[Source records]
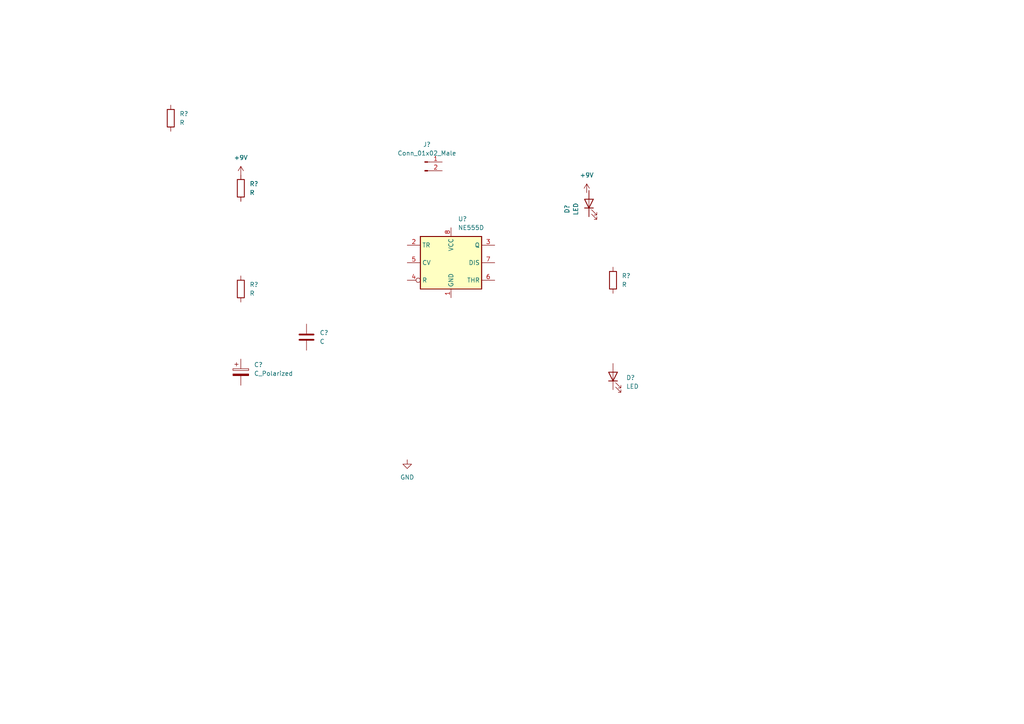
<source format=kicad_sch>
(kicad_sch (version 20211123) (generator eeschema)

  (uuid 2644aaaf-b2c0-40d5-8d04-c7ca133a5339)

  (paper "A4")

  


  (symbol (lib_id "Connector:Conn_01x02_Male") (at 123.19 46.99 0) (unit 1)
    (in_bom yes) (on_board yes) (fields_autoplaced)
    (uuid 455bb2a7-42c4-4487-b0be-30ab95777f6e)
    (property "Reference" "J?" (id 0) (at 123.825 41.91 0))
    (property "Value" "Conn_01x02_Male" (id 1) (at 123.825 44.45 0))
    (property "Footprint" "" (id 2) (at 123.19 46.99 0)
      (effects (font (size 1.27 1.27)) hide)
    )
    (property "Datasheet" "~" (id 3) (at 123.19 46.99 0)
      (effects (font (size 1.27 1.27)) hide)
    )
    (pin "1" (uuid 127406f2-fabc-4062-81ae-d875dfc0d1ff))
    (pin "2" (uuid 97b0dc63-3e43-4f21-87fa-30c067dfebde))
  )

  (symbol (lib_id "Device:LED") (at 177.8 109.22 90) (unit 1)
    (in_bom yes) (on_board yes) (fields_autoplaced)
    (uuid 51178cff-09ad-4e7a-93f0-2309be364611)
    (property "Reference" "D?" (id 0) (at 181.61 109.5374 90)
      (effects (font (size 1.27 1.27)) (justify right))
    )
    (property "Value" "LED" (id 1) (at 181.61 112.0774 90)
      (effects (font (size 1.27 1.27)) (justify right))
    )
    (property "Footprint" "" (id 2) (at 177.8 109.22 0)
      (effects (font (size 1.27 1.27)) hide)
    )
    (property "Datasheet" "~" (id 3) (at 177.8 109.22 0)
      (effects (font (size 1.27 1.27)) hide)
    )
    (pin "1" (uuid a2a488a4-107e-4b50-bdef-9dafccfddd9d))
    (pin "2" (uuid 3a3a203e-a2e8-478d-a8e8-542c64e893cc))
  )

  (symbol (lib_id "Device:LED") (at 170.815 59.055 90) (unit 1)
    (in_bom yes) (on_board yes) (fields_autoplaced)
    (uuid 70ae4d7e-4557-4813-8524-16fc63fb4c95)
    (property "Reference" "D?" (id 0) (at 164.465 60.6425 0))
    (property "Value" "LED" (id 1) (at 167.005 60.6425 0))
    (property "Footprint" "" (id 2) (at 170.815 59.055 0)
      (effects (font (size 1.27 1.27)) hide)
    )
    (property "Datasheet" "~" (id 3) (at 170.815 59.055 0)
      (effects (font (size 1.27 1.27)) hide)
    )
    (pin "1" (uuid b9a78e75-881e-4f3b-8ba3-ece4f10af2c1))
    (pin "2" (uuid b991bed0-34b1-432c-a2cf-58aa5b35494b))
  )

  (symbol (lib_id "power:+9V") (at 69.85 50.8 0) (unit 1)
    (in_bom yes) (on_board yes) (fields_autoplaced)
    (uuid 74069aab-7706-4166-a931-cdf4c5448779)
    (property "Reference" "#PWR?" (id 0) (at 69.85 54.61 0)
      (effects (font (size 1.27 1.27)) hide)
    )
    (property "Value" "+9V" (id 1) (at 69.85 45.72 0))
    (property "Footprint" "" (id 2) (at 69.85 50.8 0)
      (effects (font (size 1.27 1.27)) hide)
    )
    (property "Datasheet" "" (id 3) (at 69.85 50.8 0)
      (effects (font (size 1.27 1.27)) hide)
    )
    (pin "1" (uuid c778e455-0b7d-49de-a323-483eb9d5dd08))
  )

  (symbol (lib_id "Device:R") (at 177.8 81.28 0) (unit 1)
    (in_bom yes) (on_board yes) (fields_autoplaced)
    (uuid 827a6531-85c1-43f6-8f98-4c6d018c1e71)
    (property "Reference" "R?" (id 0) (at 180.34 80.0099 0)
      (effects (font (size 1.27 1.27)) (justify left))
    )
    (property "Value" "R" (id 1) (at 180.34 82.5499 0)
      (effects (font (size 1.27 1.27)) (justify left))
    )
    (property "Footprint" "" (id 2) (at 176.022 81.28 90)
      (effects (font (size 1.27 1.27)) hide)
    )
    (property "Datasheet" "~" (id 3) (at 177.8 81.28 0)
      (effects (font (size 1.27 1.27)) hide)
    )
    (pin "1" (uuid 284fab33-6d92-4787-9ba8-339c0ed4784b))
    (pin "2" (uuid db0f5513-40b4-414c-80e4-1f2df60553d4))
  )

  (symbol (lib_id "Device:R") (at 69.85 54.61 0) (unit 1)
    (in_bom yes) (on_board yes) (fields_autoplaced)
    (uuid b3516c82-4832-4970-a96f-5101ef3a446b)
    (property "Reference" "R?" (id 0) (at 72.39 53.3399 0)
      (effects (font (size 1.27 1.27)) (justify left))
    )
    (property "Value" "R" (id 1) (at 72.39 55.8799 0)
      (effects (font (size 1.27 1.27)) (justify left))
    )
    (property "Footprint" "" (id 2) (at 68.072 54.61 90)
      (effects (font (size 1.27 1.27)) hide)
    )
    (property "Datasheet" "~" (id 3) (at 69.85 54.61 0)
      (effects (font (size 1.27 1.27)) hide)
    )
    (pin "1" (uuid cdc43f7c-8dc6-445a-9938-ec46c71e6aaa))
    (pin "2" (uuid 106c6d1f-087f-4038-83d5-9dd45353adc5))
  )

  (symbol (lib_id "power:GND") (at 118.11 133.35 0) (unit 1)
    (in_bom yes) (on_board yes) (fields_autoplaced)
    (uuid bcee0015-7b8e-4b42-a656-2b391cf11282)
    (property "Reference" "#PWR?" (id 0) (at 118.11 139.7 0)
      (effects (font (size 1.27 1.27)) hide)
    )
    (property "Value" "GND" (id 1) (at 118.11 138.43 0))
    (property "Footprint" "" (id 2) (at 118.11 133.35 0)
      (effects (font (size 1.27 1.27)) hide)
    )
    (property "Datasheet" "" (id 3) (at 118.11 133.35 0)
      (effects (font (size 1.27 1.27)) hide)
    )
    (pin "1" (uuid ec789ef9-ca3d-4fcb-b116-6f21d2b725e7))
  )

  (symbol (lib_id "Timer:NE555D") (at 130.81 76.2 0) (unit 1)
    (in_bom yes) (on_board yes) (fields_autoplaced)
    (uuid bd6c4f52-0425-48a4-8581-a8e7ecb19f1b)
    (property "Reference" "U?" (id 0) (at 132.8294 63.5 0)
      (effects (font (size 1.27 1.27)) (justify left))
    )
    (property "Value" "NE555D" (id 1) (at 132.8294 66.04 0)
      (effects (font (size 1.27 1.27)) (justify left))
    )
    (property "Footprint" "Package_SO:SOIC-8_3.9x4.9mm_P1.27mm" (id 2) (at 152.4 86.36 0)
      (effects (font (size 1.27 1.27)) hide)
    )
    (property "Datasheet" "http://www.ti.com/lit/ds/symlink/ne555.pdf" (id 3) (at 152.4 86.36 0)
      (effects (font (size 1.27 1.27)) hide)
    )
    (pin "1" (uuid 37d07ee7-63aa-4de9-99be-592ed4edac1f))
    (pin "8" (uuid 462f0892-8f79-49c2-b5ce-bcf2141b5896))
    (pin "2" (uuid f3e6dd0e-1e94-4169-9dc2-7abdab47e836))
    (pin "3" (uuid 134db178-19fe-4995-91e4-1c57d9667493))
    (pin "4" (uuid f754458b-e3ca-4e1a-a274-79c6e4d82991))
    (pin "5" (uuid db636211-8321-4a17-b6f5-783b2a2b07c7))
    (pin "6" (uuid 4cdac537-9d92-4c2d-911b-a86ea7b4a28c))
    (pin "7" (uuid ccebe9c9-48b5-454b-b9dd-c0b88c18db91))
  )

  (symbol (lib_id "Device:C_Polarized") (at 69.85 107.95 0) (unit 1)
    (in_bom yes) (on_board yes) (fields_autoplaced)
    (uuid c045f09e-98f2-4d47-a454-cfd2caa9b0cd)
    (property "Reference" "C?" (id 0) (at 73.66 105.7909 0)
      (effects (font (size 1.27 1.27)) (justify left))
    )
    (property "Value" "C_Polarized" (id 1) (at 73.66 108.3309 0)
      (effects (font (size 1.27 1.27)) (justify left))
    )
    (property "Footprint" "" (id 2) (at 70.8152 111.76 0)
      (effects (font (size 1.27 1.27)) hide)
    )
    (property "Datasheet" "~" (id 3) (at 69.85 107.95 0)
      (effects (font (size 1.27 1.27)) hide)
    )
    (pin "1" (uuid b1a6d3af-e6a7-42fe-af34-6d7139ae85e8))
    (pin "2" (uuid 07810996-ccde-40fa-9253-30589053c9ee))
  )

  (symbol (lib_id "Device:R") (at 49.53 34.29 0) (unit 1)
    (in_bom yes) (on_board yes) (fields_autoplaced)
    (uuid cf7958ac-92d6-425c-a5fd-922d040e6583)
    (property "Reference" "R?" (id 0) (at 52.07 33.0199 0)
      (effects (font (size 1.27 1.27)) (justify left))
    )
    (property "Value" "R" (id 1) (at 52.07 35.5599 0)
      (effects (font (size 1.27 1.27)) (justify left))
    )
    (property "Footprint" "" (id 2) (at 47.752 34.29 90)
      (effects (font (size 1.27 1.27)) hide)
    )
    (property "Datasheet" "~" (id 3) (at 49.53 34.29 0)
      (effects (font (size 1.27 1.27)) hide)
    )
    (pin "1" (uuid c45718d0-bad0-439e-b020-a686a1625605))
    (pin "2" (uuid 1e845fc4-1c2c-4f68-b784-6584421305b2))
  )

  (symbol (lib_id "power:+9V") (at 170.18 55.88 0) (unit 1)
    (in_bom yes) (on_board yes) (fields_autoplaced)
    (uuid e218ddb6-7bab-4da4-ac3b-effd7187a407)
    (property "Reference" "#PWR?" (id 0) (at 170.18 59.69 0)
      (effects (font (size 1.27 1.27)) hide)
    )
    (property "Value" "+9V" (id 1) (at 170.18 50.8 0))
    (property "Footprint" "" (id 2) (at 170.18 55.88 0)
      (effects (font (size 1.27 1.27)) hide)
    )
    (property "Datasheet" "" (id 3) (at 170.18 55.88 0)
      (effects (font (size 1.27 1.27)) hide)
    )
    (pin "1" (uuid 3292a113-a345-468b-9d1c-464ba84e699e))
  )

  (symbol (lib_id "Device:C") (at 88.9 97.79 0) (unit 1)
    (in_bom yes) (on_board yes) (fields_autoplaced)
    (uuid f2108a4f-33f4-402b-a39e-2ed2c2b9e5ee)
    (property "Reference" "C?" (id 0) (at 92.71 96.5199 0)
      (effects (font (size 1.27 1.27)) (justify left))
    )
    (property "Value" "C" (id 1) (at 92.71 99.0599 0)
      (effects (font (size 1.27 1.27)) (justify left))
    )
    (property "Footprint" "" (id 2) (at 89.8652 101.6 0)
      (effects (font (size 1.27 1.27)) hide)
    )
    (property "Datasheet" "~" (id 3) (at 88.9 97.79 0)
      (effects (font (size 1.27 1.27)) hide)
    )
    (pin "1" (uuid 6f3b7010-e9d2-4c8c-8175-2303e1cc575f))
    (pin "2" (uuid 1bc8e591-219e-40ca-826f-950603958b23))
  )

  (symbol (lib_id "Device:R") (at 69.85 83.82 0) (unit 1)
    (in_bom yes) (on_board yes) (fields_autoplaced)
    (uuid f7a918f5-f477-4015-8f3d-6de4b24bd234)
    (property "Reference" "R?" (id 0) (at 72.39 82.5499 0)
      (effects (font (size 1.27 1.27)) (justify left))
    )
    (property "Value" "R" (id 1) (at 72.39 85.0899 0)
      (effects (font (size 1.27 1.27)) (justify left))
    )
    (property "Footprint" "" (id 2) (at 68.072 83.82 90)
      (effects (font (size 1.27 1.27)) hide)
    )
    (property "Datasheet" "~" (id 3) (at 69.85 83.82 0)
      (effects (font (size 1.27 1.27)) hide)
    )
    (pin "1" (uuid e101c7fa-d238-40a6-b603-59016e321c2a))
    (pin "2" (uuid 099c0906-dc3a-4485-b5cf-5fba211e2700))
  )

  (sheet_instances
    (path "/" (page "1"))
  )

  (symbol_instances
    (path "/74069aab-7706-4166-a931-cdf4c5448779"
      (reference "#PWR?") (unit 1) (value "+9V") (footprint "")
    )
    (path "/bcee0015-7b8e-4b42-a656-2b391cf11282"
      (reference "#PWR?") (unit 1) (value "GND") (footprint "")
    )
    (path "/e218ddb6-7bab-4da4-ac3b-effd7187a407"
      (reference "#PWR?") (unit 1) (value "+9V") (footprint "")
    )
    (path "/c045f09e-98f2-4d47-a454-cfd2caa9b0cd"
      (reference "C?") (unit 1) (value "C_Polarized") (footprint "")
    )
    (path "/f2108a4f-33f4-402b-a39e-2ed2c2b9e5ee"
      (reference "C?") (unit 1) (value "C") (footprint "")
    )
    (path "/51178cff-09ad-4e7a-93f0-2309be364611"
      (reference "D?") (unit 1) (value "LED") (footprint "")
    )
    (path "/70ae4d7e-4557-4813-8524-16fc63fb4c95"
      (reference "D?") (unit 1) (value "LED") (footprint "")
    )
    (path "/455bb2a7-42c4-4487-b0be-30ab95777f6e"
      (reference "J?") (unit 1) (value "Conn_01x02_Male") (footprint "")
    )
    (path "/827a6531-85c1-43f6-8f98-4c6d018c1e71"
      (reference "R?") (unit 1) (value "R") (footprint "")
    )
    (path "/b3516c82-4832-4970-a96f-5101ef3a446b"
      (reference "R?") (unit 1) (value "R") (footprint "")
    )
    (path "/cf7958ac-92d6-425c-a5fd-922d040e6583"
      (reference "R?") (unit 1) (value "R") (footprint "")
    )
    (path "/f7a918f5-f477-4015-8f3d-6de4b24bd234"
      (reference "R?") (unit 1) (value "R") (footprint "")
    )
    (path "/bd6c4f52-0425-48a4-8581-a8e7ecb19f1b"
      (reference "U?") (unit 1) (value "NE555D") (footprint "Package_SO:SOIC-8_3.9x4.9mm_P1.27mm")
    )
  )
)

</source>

* To-do item *
Please transcribe, word for word, every line from the first line of the records above through the line containing "123.825 44.45 0))", and leave out any pictures.

* Task result *
<source format=kicad_sch>
(kicad_sch (version 20211123) (generator eeschema)

  (uuid 2644aaaf-b2c0-40d5-8d04-c7ca133a5339)

  (paper "A4")

  


  (symbol (lib_id "Connector:Conn_01x02_Male") (at 123.19 46.99 0) (unit 1)
    (in_bom yes) (on_board yes) (fields_autoplaced)
    (uuid 455bb2a7-42c4-4487-b0be-30ab95777f6e)
    (property "Reference" "J?" (id 0) (at 123.825 41.91 0))
    (property "Value" "Conn_01x02_Male" (id 1) (at 123.825 44.45 0))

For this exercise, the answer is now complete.